Diversification Opportunities for WIG 30 and New Tech
Weak diversification
The 3 months correlation between WIG and New is 0.3. Overlapping area represents the amount of risk that can be diversified away by holding WIG 30 and New Tech Capital in the same portfolio, assuming nothing else is changed. The correlation between historical prices or returns on New Tech Capital and WIG 30 is a relative statistical measure of the degree to which these equity instruments tend to move together. The correlation coefficient measures the extent to which returns on WIG 30 are associated (or correlated) with New Tech. Values of the correlation coefficient range from -1 to +1, where. The correlation of zero (0) is possible when the price movement of New Tech Capital has no effect on the direction of WIG 30 i.e., WIG 30 and New Tech go up and down completely randomly.
Pair Corralation between WIG 30 and New Tech
Assuming the 90 days trading horizon WIG 30 is expected to generate 0.2 times more return on investment than New Tech. However, WIG 30 is 4.95 times less risky than New Tech. It trades about 0.01 of its potential returns per unit of risk. New Tech Capital is currently generating about -0.16 per unit of risk. If you would invest 289,469 in WIG 30 on September 14, 2024 and sell it today you would earn a total of 511.00 from holding WIG 30 or generate 0.18% return on investment over 90 days.

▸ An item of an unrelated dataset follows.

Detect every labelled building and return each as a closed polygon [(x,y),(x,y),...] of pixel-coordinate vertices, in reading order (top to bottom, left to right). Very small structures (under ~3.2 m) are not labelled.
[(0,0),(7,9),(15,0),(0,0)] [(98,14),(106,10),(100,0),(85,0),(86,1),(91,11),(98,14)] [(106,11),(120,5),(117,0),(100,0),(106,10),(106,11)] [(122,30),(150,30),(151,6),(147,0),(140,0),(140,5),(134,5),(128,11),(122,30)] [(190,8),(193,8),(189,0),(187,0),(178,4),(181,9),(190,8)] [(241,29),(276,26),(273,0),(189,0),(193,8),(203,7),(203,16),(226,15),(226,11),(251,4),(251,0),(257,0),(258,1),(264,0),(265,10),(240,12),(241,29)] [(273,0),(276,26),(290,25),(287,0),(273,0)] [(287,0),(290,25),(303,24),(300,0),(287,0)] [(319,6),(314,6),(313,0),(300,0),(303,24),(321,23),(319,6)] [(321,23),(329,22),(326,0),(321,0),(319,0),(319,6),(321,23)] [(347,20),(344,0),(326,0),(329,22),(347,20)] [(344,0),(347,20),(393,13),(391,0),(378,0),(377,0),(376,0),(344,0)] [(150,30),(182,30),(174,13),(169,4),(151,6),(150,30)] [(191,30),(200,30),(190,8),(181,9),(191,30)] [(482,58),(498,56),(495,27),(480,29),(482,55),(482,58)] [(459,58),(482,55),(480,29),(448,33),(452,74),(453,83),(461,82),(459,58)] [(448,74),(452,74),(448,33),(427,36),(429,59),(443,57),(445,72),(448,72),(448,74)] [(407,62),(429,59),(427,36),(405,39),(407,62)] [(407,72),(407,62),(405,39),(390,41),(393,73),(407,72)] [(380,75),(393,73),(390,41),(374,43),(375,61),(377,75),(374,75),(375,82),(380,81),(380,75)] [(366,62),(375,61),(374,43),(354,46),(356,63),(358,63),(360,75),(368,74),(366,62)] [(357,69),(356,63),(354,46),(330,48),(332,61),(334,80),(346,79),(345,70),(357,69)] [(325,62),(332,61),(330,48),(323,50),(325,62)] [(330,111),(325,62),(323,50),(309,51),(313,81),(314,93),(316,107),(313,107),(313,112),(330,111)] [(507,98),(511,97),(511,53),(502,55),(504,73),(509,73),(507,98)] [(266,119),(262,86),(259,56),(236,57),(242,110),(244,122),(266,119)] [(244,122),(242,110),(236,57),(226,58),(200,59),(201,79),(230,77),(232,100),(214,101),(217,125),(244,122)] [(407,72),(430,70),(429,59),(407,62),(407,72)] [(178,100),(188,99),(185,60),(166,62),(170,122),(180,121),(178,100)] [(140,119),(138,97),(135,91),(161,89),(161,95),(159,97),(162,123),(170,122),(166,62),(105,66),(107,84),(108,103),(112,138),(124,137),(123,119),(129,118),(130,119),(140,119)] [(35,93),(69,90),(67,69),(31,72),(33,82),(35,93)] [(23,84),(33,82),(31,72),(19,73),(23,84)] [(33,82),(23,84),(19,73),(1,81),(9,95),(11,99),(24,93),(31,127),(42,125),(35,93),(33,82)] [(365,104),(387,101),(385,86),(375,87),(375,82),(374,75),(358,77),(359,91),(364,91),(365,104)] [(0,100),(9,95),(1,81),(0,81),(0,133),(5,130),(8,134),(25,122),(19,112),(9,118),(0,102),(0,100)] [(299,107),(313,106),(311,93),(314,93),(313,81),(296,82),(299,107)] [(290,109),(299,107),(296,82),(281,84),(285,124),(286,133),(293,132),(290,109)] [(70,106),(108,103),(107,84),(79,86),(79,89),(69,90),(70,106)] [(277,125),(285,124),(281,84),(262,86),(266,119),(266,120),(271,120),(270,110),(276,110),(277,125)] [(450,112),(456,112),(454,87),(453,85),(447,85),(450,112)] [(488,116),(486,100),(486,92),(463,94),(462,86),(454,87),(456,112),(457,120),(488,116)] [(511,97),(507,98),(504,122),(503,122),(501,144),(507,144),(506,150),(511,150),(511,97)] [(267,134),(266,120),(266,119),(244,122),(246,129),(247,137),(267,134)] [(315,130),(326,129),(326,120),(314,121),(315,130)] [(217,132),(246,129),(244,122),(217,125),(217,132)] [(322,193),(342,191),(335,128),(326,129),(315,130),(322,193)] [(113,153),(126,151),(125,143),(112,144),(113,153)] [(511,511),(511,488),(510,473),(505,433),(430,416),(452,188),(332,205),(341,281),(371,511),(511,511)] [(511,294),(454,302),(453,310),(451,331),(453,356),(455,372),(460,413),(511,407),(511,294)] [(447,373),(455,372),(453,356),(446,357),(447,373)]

Time Period | 3 Months [change] |
Direction | Moves Together |
Strength | Very Weak |
Accuracy | 100.0% |
Values | Daily Returns |
WIG 30 vs. New Tech Capital
Performance |
Timeline |
WIG 30 and New Tech Volatility Contrast
Predicted Return Density |
Returns |
WIG 30
Pair trading matchups for WIG 30
New Tech Capital
Pair trading matchups for New Tech
Pair Trading with WIG 30 and New Tech
The main advantage of trading using opposite WIG 30 and New Tech positions is that it hedges away some unsystematic risk. Because of two separate transactions, even if WIG 30 position performs unexpectedly, New Tech can make up some of the losses. Pair trading also minimizes risk from directional movements in the market. For example, if an entire industry or sector drops because of unexpected headlines, the short position in New Tech will offset losses from the drop in New Tech's long position.The idea behind WIG 30 and New Tech Capital pairs trading is to make the combined position market-neutral, meaning the overall market's direction will not affect its win or loss (or potential downside or upside). This can be achieved by designing a pairs trade with two highly correlated stocks or equities that operate in a similar space or sector, making it possible to obtain profits through simple and relatively low-risk investment.New Tech vs. Globe Trade Centre | New Tech vs. Mlk Foods Public | New Tech vs. Quantum Software SA | New Tech vs. Noble Financials SA |
Check out your portfolio center.Note that this page's information should be used as a complementary analysis to find the right mix of equity instruments to add to your existing portfolios or create a brand new portfolio. You can also try the Sign In To Macroaxis module to sign in to explore Macroaxis' wealth optimization platform and fintech modules.